A mediodía, cuando salíamos de nuestra sesión con el hermano Miklos, el hermano Javier nos interceptó por el pasillo. «Venid a verme a la sala de las tres máscaras después de comer», nos dijo, y, solemnemente, fue a ocuparse de sus cosas. Veo algo desagradable, frío, en ese hombre. Es al único hermano que prefiero evitar. Sus ojos de zombie, esa voz de muerto viviente. Me parecía que el momento de la confesión, de la que ya nos había hablado el hermano Javier la semana pasada, había llegado.
No estaba equivocado. Sin embargo, las cosas no pasaron como yo me había imaginado. Esperaba algo así como una sesión colectiva: Ned, Eli, Timothy y yo, tal vez, con dos o tres hermanos, sentados en círculo, levantándose cada candidato de uno en uno para desnudar su alma delante de la asamblea; después, comentaríamos lo que habíamos oído, intentando interpretarlo de acuerdo con nuestras propias experiencias personales; y así con cada uno de nosotros. Pero no era nada de aquello. El hermano Javier nos anunció que nosotros seríamos nuestros propios confesores mutuos a lo largo de una serie de confrontaciones privadas, cara a cara.
«A lo largo de la semana que acaba de pasar», nos dijo, «habéis examinado vuestra vida, habéis pasado revista a vuestros más negros secretos. Cada uno de vosotros conserva en su corazón al menos un episodio que está seguro no poder revelar nunca a nadie. Sobre ese episodio crucial, y sobre ningún otro, debe versar vuestro trabajo».
Lo que nos pedía, era identificar el incidente más horrible, más vergonzante, de nuestra existencia, y revelarlo para purgarnos de nuestras malas vibraciones. Puso su colgante en el suelo y lo hizo girar para determinar quién se confesaría con quién. Timothy a mí; yo a Eli; Eli a Ned; Ned a Timothy. La cadena estaba completa con nosotros cuatro, no incluía a nadie del exterior. No entraba dentro de las intenciones del hermano Javier hacer de nuestros horrores más personales una propiedad común. No debíamos contarle ni a él ni a nadie lo que aprendiéramos los unos de los otros a lo largo de las sesiones de confesión. Cada miembro del Receptáculo iba a convertirse en el guardián de los secretos de otro. Pero lo que confesáramos, no iría más allá de nuestro propio confesor.

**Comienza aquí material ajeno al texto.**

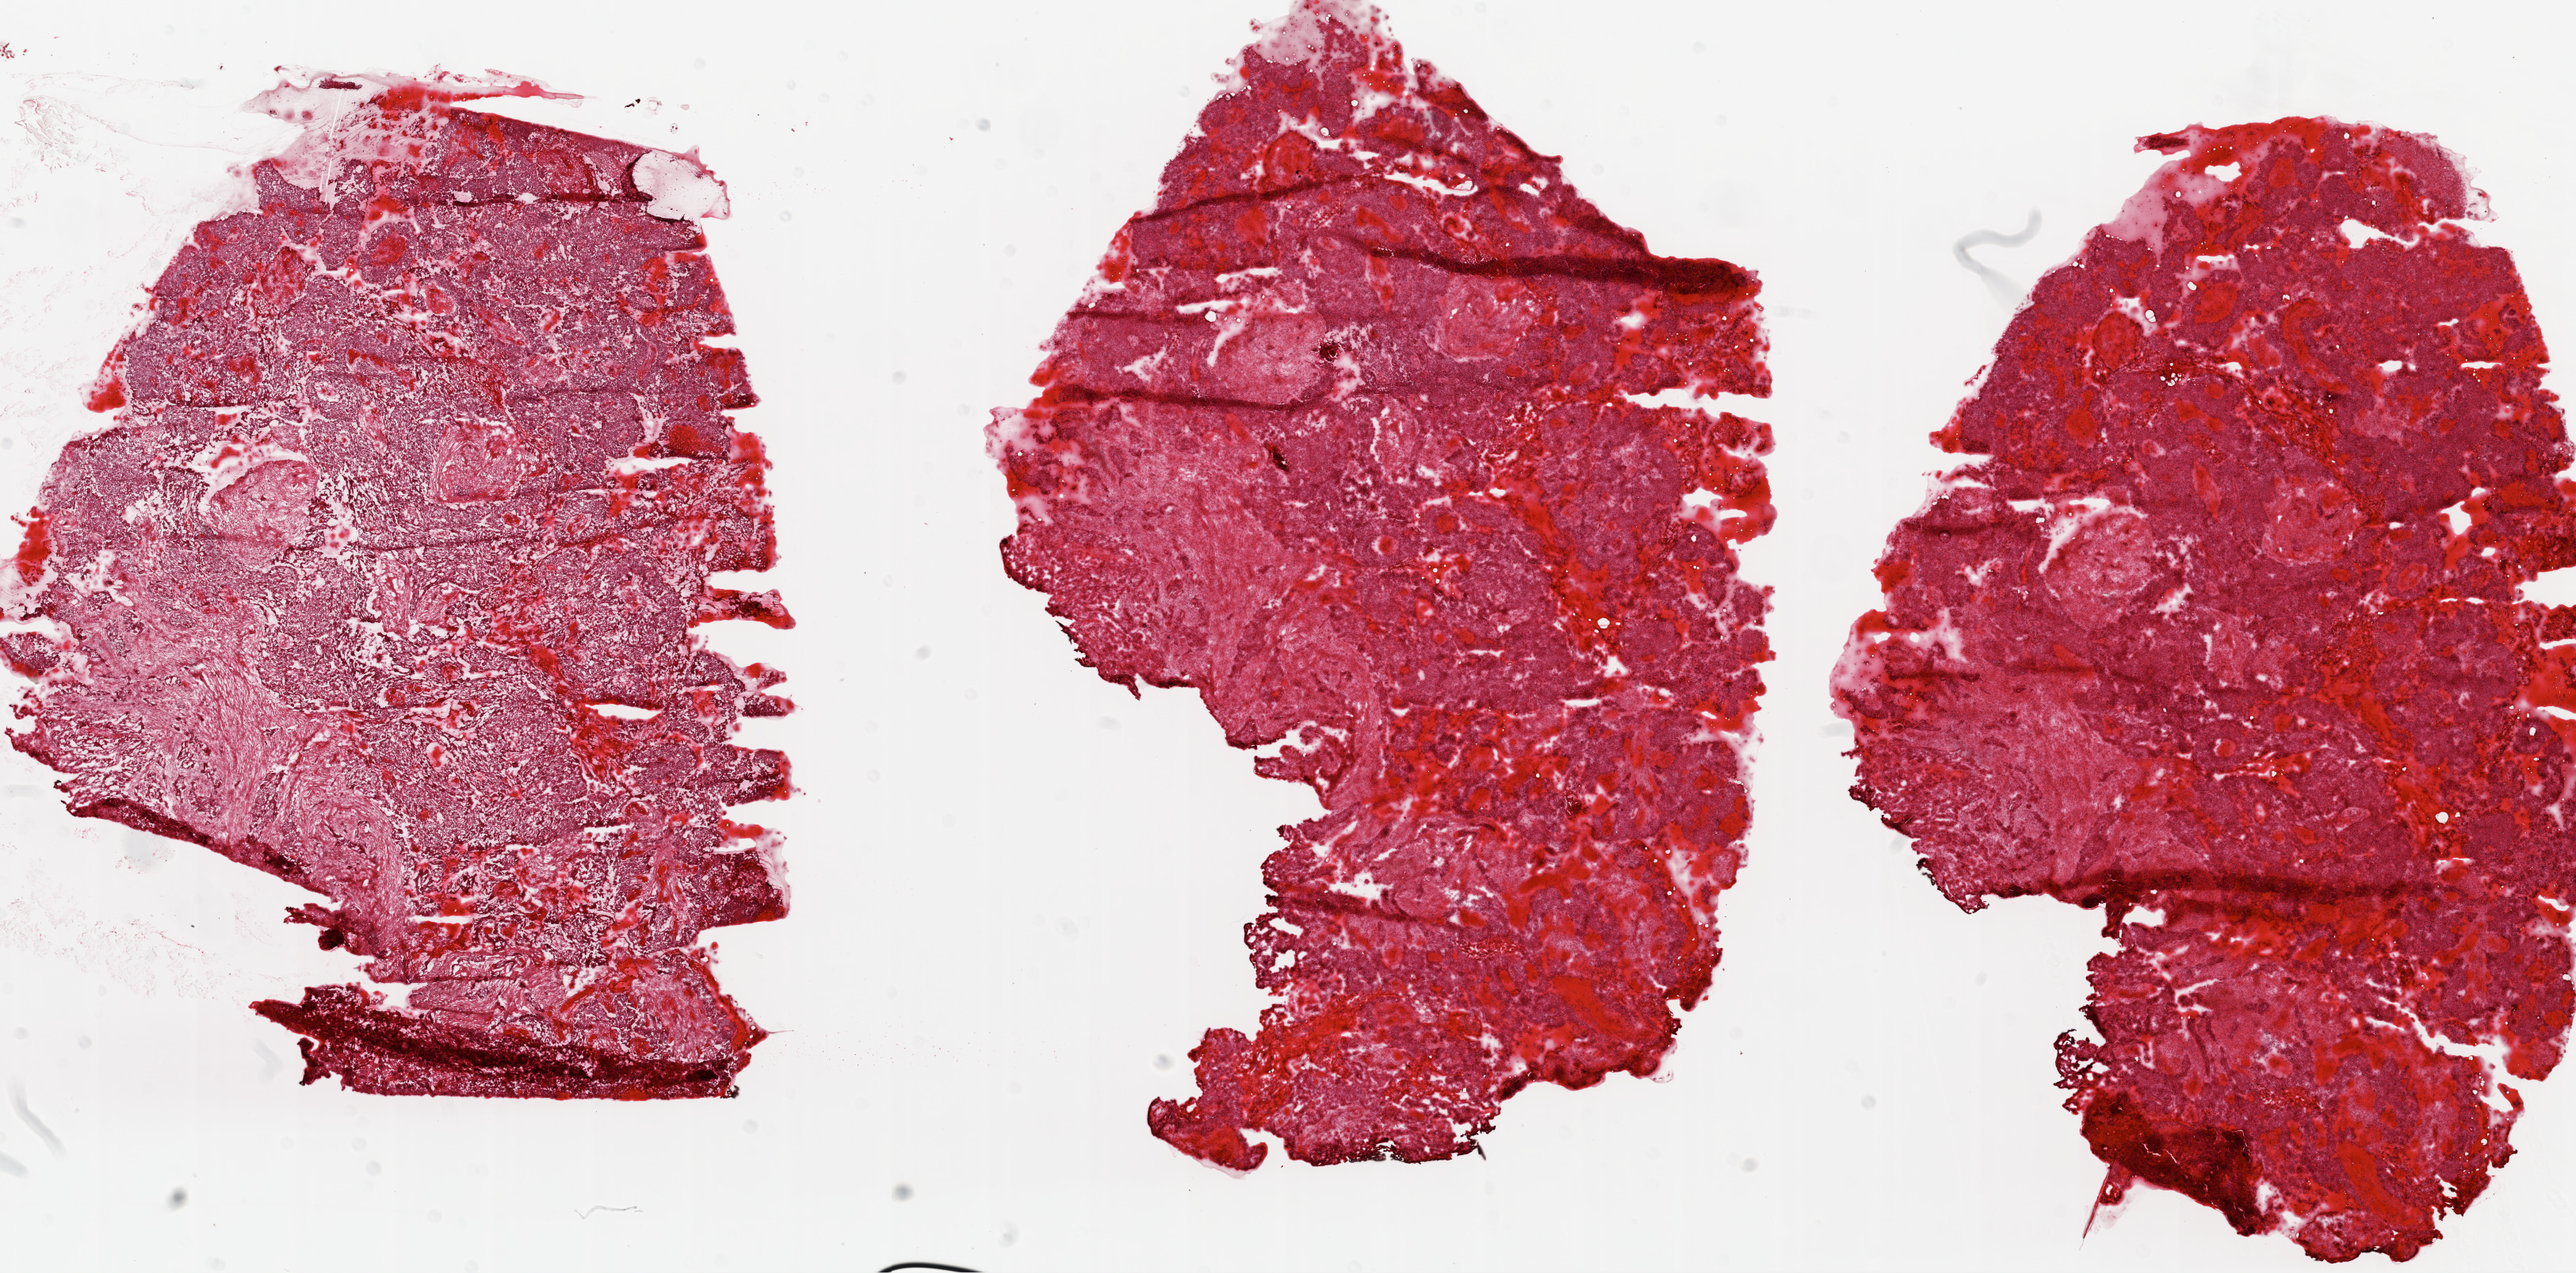
Hematoxylin and eosin (H&E) stained whole-slide image, a low-resolution overview of the entire scanned area, about 26.1 x 12.9 mm (acquisition: 20x scan), frozen section from the top of the tissue portion, sample: primary tumour, ovary. Female patient; age at initial diagnosis 66 years. Composition of this section per pathologist review: tumour cells 85%, tumour nuclei 90%.
Diagnosis: Serous cystadenocarcinoma, NOS.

Lo que contaba era la purga, la liberación, más que la información desvelada.
Para que no contamináramos la pura atmósfera del monasterio liberando demasiadas emociones negativas a la vez, el hermano Javier decretó que sólo habría una confesión por día. De nuevo el colgante sirvió para decidir el orden de las sesiones. Esta noche, antes de la hora de acostarse, Ned iría donde Timothy. Mañana, Timothy vendría a verme; al día siguiente, iría donde Eli; y el cuarto día, Eli cerraría el círculo yendo a confesarse con Ned.
Esto me dejaba dos días y medio para decidir qué historia contarle a Eli. ¡Oh! Por supuesto, sabía muy bien cuál debía contarle. Era evidente. Pero me inclinaba por dos o tres débiles sustitutos, paneles que camuflaran la única válida, pretextos fútiles para disimular la única elección que se imponía realmente. A medida que se ofrecían las posibilidades, las descartaba. Sólo tenía una elección, un verdadero y único cobijo de culpabilidad vergonzante. No sabía cómo resistiría el dolor de decirlo, pero tenía que hacerlo y tal vez, no con demasiadas esperanzas en ello, el dolor huyera al ser revelado.
Ya me preocuparé, me decía a mí mismo, cuando llegue el momento. Y me impuse como un deber el olvidar el asunto de la confesión. Supongo que es un típico ejemplo de rechazo de la realidad. Llegada la noche, ya había olvidado por completo lo que nos dijera el hermano Javier. Sin embargo, a medianoche, me desperté sudando, soñando que se lo había contado todo a Eli.